Bertajuk “Building gen Z’ Optimism through Positive Content”, acara yang berlangsung di Auditorium Mandiri Fisipol UGM ini berhasil meraup ratusan peserta. Pembicaranya adalah sosok yang sudah banyak meraih penghargaan di bidang produksi konten media sosial sekaligus merupakan founder dari Good News from Indonesia (GNFI), Akhyari Hananto.

“Gimana kemudian kita bisa jadi netizen atau generasi milenial yang ikut menyebarkan hal positif dan cinta tanah air yang terkadang tidak bisa kita temui di kanal media lain,” kata Fedryno Geza selaku moderator. Akhyari bercerita asal mula ide mengenai GNFI berawal ketika dia hidup di Inggris pada tahun 2010 dan mendapati bahwa bahwa penduduk Inggris yang tidak banyak mengetahui tentang Indonesia.

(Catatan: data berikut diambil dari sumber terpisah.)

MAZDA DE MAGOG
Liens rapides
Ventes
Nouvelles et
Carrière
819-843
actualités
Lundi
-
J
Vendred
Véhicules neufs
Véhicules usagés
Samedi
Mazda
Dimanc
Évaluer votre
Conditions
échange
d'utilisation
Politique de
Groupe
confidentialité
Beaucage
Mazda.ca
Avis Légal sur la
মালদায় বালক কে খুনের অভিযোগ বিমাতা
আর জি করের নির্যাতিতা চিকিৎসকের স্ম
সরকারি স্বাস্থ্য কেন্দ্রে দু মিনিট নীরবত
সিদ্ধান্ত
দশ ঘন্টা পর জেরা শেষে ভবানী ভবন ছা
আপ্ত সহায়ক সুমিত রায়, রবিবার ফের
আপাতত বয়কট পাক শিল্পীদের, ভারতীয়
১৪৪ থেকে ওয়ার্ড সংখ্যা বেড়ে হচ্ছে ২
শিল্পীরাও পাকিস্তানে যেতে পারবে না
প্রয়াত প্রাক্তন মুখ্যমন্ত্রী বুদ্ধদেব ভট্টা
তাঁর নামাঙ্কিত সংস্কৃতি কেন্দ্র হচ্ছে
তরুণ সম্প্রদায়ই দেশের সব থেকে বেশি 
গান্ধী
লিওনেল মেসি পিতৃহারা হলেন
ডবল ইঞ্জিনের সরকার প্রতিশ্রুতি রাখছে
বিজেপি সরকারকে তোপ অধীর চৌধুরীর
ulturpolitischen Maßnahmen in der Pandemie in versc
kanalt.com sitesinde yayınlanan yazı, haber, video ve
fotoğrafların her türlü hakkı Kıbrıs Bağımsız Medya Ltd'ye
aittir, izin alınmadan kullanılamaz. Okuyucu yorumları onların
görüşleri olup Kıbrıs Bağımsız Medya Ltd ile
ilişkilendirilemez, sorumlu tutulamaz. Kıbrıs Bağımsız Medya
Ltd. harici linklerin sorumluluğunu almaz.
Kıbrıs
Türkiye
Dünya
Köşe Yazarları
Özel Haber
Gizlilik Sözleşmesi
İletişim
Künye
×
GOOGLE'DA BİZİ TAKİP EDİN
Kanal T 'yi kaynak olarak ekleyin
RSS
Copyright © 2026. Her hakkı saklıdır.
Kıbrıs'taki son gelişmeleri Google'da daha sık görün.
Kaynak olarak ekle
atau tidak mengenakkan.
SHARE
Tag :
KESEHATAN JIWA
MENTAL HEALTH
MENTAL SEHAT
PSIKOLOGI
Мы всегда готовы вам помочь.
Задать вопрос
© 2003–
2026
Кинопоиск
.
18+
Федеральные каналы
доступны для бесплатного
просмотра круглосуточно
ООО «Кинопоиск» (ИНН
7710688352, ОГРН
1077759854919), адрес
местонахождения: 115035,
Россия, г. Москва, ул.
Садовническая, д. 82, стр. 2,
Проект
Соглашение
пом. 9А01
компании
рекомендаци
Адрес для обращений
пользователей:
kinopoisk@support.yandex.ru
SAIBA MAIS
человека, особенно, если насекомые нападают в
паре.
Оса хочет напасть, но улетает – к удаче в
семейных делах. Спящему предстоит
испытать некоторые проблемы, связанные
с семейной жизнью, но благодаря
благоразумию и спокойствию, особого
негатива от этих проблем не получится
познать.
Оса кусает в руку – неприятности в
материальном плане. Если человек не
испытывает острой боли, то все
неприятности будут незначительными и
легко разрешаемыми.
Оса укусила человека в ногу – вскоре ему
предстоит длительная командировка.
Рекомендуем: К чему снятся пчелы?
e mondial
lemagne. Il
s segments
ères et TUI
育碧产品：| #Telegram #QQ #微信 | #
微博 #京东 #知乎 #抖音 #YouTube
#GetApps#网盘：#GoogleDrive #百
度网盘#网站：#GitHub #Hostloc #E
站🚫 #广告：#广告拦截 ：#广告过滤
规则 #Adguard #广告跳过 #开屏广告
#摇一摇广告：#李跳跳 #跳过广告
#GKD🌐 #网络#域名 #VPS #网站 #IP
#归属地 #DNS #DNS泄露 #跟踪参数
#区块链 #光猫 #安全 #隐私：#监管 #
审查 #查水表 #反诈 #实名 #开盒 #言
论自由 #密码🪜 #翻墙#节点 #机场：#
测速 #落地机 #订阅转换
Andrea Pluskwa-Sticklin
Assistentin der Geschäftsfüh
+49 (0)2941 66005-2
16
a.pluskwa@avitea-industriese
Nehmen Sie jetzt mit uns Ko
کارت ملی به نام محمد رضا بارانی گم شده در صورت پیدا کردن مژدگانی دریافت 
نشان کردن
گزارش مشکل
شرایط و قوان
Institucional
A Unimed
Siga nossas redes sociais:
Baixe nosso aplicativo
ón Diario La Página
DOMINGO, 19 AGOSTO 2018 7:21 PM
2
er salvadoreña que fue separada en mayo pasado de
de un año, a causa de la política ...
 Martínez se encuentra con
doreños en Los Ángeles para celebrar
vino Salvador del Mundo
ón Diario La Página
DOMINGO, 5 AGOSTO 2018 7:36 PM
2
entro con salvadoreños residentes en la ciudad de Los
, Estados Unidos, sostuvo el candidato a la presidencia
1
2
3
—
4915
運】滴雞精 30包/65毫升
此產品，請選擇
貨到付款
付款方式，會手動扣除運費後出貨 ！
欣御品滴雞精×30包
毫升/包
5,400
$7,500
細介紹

“Kalau pun mereka tahu Indonesia, biasanya apa yang mereka tahu identik dengan hal negatif, entah itu tsunami atau warga Indonesia yang sering bertengkar. Nah dari sini, saya berusaha untuk membangun reputasi Indonesia baik di luar negeri mau pun dalam negeri karena di keduanya sama-sama negatif,” kata Akhyari. Menurut Akhyari, ruang publik informasi yang ditemui oleh generasi milenial sehari-hari ddominasi oleh hal-hal negatif yang tidak bermanfaat.

“Kebanyakan generasi milenial lebih paham keseharian artis dibanding urusan devisa atau turis di Indonesia,” kata Akhyari. Padahal, terdapat 165 juta anak muda di Indonesia yang seharusnya bisa menjadi potensi bagi Indonesia. Jumlah ini bahkan lebih banyak dari jumlah keseluruhan penduduk di negara tetangga seperti Malaysia, Singapore, dan Brunei Darussalam.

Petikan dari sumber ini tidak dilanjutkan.